- Opening Delimiter -

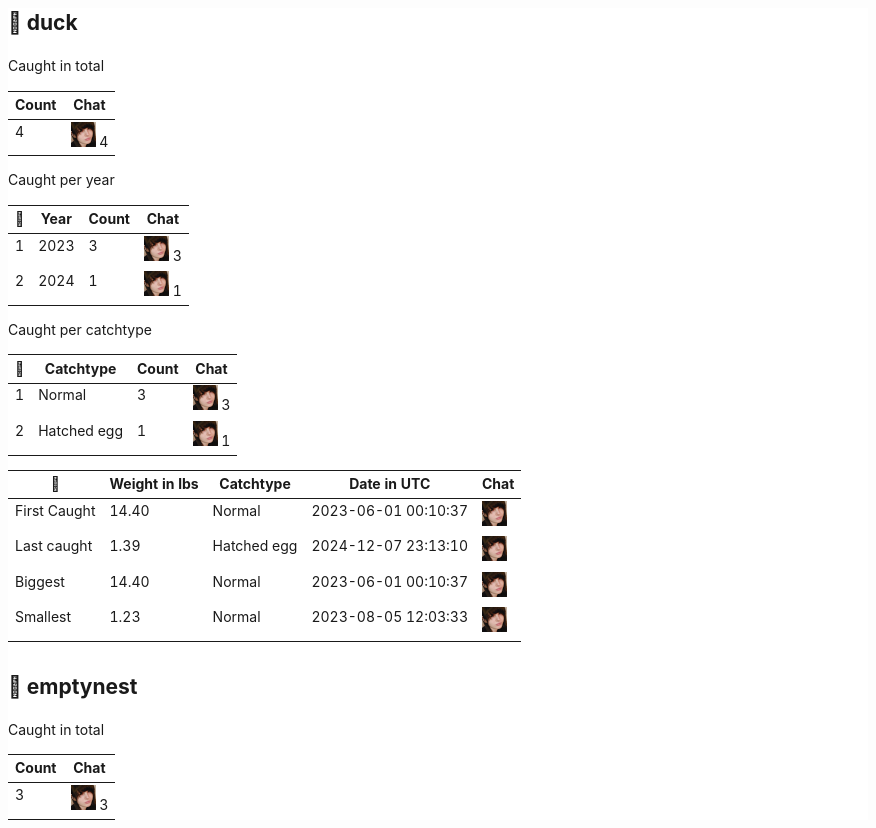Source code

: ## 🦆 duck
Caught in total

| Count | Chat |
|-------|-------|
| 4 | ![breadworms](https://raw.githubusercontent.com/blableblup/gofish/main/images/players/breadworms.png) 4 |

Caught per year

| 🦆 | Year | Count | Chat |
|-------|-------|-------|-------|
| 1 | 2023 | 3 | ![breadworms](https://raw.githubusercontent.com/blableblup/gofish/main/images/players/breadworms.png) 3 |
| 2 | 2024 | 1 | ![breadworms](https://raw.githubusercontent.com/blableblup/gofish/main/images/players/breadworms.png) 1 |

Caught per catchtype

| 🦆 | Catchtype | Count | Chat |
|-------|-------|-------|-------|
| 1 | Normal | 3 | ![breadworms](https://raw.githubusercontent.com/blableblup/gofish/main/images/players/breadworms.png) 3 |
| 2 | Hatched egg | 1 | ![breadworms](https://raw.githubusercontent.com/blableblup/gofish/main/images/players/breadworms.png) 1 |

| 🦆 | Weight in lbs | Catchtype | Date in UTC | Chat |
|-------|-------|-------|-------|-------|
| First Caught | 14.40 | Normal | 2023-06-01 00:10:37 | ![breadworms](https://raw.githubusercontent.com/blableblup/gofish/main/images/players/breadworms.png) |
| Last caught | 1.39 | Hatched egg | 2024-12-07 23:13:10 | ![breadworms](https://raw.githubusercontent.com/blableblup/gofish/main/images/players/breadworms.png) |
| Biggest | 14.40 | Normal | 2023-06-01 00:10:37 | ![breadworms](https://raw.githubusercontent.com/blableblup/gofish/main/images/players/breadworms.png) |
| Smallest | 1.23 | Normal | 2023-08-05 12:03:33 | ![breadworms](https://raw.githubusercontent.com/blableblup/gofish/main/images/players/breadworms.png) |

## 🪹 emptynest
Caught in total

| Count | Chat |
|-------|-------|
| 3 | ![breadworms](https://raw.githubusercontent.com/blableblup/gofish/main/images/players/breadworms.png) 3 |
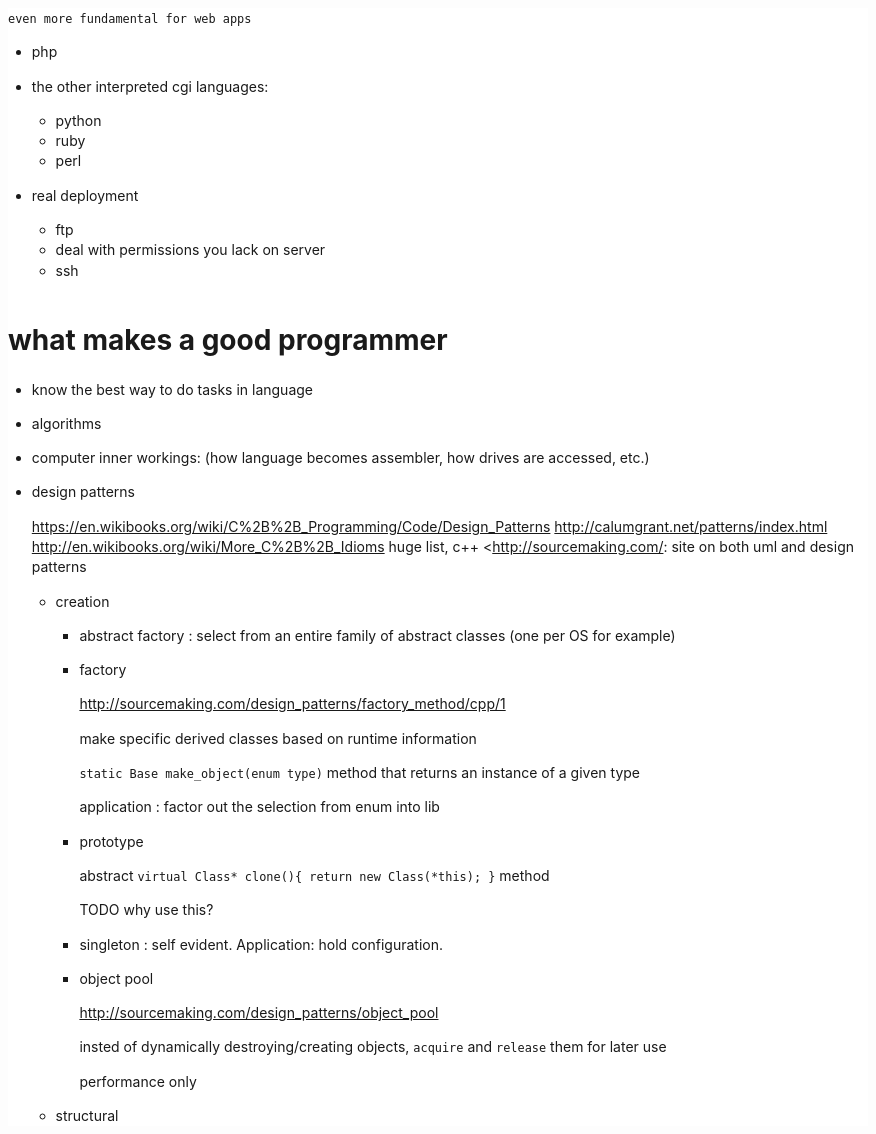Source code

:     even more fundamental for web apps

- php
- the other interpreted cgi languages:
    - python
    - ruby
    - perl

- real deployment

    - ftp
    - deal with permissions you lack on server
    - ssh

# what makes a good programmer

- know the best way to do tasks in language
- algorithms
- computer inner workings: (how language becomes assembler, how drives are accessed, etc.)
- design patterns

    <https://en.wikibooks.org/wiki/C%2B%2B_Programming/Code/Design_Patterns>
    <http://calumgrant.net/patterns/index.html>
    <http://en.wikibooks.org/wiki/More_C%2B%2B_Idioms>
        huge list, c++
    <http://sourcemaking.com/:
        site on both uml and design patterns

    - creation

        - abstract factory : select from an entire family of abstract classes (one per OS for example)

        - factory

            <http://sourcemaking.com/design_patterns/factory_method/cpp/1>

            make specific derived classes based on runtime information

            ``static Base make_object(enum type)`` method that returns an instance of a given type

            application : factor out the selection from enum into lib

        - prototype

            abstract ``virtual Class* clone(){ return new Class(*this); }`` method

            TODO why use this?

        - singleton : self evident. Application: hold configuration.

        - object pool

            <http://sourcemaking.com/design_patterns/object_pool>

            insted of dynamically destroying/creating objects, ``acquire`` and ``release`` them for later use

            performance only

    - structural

- Closing Delimiter -
- Opening Delimiter -

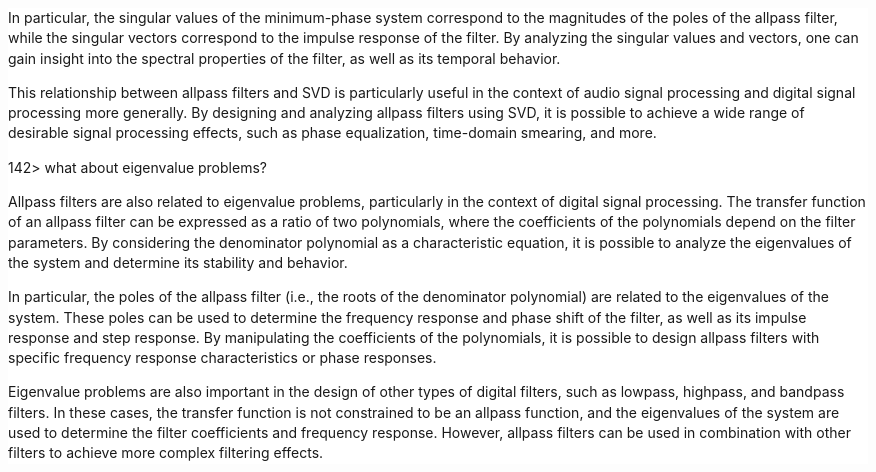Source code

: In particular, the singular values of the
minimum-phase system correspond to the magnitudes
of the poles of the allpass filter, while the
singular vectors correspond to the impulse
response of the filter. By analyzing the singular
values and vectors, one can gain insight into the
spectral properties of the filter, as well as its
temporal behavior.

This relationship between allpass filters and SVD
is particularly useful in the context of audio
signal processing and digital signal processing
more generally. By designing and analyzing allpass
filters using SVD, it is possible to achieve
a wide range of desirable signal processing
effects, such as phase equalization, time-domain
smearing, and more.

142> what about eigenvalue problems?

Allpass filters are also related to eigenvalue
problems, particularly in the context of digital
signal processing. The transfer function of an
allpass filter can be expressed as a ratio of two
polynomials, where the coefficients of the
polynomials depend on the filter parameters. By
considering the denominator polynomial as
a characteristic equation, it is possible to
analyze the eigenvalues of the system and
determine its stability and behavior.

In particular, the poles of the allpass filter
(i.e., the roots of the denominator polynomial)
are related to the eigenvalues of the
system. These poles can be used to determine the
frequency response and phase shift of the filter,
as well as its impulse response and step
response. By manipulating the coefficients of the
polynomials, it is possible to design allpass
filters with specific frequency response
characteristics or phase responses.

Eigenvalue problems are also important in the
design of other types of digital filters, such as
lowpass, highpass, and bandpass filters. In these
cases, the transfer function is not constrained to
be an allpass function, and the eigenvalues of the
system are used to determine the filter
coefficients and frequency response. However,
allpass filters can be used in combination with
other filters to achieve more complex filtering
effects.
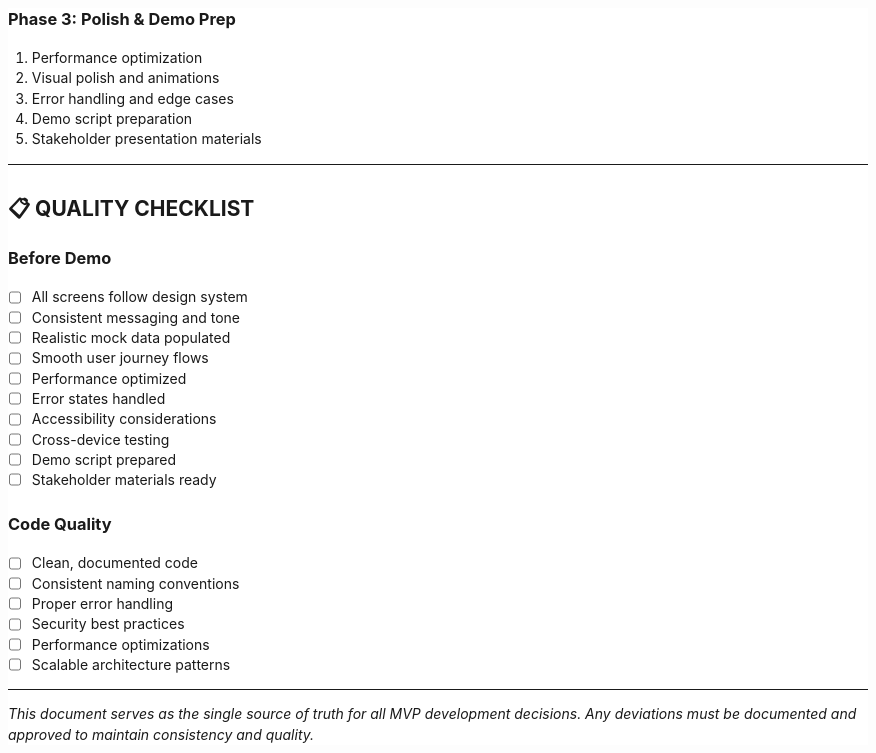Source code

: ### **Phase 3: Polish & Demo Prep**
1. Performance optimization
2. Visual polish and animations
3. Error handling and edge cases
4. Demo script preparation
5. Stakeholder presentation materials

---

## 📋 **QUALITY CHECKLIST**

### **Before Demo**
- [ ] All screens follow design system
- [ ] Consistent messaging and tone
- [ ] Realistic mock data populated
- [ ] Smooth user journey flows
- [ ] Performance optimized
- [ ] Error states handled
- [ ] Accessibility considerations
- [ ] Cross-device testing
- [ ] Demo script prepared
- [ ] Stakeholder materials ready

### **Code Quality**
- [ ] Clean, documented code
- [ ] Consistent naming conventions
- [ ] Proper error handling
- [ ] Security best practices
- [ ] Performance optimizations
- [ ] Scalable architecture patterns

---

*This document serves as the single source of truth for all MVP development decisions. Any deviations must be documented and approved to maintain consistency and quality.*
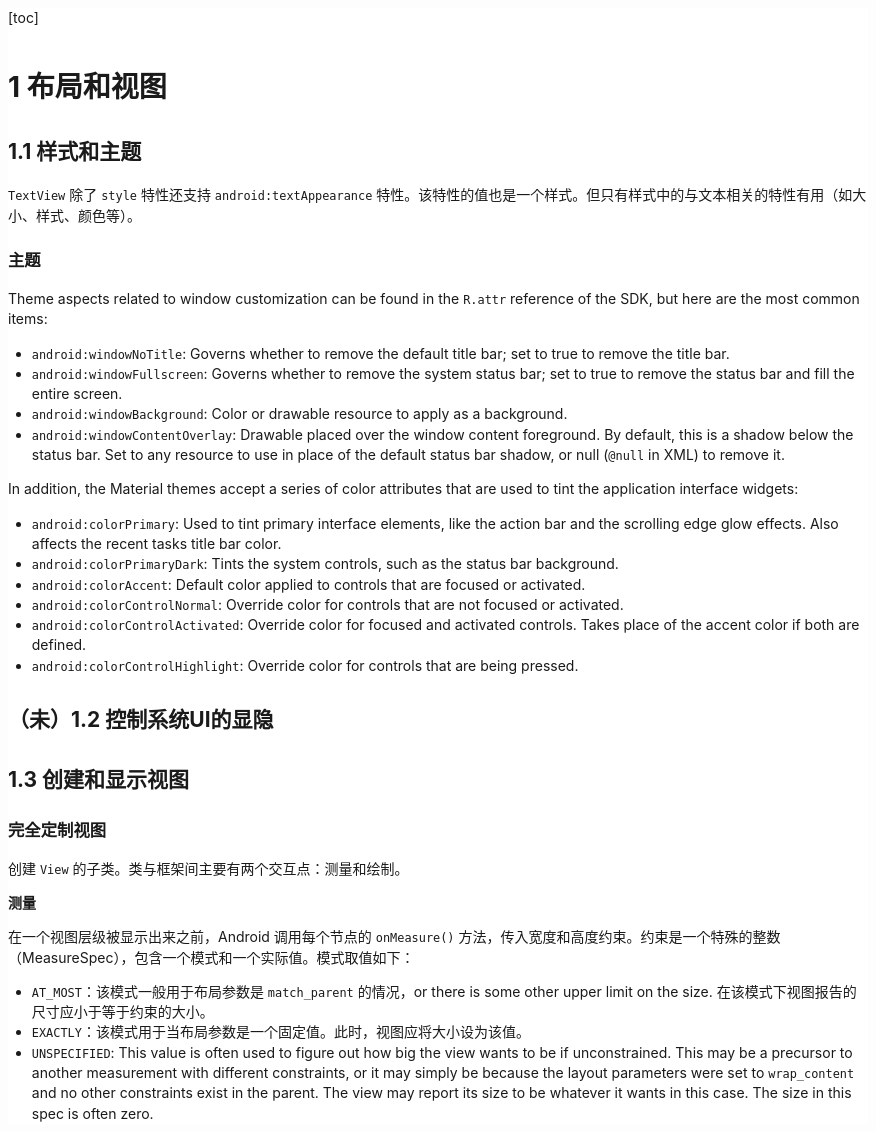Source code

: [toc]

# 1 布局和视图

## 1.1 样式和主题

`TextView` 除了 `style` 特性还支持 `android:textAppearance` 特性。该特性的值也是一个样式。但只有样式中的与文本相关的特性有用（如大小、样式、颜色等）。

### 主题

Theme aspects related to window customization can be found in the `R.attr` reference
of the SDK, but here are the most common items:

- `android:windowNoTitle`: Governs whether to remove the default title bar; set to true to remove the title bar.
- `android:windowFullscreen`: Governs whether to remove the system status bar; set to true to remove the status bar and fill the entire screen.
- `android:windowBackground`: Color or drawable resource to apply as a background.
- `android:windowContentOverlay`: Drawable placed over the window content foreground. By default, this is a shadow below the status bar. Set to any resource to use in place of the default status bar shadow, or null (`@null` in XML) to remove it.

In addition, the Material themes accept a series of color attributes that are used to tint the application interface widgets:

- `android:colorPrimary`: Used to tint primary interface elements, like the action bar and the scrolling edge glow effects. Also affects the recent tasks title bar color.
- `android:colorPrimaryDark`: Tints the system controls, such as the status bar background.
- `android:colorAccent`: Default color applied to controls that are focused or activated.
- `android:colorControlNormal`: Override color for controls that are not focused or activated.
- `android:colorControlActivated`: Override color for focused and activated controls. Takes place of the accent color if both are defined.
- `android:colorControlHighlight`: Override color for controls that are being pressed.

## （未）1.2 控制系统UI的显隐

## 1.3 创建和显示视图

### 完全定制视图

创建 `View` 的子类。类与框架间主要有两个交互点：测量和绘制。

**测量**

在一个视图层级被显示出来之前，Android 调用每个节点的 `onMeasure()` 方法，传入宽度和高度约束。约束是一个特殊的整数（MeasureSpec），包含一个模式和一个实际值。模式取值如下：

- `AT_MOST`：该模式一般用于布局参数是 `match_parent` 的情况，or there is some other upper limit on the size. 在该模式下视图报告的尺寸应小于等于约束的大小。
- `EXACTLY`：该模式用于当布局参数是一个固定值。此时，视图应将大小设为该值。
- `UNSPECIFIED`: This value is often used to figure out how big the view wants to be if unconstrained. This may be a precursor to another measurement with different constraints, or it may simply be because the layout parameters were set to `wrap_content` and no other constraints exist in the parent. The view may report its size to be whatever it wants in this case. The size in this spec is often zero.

- Closing Delimiter -

What you need to do —
The answer must consist of each line from the data that includes the string "documented".

Output for this exercise —
- [ ] Clean, documented code
*This document serves as the single source of truth for all MVP development decisions. Any deviations must be documented and approved to maintain consistency and quality.*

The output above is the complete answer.